One of the earliest gatherings for women’s rights in the U.S., the 1848 Seneca Falls Convention, concluded with a Declaration of Sentiments: “We hold these truths to be self-evident: that all men and women are created equal.” One of the country’s first gay rights organizations, the Chicago-based Society for Human Rights, was founded in the 1920s “to promote and protect the interests of people who by reasons of mental and physical abnormalities are abused and hindered in the legal pursuit of happiness which is guaranteed them by the Declaration of Independence.”
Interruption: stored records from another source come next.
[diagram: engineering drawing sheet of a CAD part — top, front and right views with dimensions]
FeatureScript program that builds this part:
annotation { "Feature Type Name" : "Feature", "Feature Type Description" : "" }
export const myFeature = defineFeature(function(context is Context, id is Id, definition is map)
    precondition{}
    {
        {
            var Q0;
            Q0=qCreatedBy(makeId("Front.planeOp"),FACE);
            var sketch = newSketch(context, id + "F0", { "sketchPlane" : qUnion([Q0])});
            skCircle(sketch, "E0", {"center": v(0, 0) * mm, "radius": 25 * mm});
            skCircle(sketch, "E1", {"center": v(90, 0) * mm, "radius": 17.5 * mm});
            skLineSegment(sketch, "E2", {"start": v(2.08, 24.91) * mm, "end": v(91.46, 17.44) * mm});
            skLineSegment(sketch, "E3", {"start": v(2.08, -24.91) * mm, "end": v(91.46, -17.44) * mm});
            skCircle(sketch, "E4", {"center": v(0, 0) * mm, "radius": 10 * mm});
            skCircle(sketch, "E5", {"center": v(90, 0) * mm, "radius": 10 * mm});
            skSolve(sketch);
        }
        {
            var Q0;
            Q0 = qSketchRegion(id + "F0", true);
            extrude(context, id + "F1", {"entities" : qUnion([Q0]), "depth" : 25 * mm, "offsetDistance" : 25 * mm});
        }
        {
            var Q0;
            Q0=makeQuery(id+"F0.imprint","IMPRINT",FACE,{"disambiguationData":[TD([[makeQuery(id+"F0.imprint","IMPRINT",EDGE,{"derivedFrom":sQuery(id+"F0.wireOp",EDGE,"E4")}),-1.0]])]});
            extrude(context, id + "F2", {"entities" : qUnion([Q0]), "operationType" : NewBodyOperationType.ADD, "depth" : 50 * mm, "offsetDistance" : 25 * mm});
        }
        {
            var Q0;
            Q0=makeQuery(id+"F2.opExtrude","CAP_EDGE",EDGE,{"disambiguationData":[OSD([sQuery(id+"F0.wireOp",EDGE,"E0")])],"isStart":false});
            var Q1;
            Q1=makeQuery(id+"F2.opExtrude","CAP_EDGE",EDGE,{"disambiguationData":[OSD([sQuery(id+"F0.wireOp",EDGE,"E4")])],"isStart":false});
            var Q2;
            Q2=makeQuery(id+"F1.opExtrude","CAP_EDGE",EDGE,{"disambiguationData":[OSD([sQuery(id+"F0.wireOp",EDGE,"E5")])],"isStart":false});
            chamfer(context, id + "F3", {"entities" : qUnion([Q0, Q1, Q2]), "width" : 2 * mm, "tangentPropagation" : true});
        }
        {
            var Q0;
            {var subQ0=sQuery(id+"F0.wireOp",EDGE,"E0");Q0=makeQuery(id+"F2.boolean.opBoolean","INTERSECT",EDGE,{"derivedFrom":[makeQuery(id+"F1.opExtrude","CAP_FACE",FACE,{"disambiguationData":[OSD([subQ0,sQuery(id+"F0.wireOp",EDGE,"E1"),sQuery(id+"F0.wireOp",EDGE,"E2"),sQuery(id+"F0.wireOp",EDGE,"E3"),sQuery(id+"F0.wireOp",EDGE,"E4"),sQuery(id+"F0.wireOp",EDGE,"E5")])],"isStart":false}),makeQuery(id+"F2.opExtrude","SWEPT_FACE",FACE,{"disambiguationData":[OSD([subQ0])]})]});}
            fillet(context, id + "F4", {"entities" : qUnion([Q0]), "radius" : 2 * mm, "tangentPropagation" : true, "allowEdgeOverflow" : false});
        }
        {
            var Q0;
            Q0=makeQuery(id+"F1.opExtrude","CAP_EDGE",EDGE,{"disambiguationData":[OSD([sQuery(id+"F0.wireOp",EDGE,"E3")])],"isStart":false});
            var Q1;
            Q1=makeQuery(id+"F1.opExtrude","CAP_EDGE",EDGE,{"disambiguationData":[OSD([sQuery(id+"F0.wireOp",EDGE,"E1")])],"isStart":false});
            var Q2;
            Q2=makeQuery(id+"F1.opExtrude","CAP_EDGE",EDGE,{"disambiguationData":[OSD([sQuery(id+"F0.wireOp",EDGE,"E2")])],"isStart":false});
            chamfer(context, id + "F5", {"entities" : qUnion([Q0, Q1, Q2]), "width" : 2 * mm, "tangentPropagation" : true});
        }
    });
Allen found the Declaration a useful framing for one of her own causes. In July 2016, she wrote a column for The Washington Post about the criminal justice system. She began with the familiar summoning of unalienable rights, “Life, Liberty and the pursuit of Happiness,” before asking that “all legislation erecting the War on Drugs, and turning the American people against one another, ought to be totally dissolved; that the free and independent states and territories have full power to pursue narcotics control through the tools of public health policy.”

“The history of the present War on Drugs is a history of repeated injuries and usurpations,” she wrote. “To prove this, let Facts be submitted to a candid world.”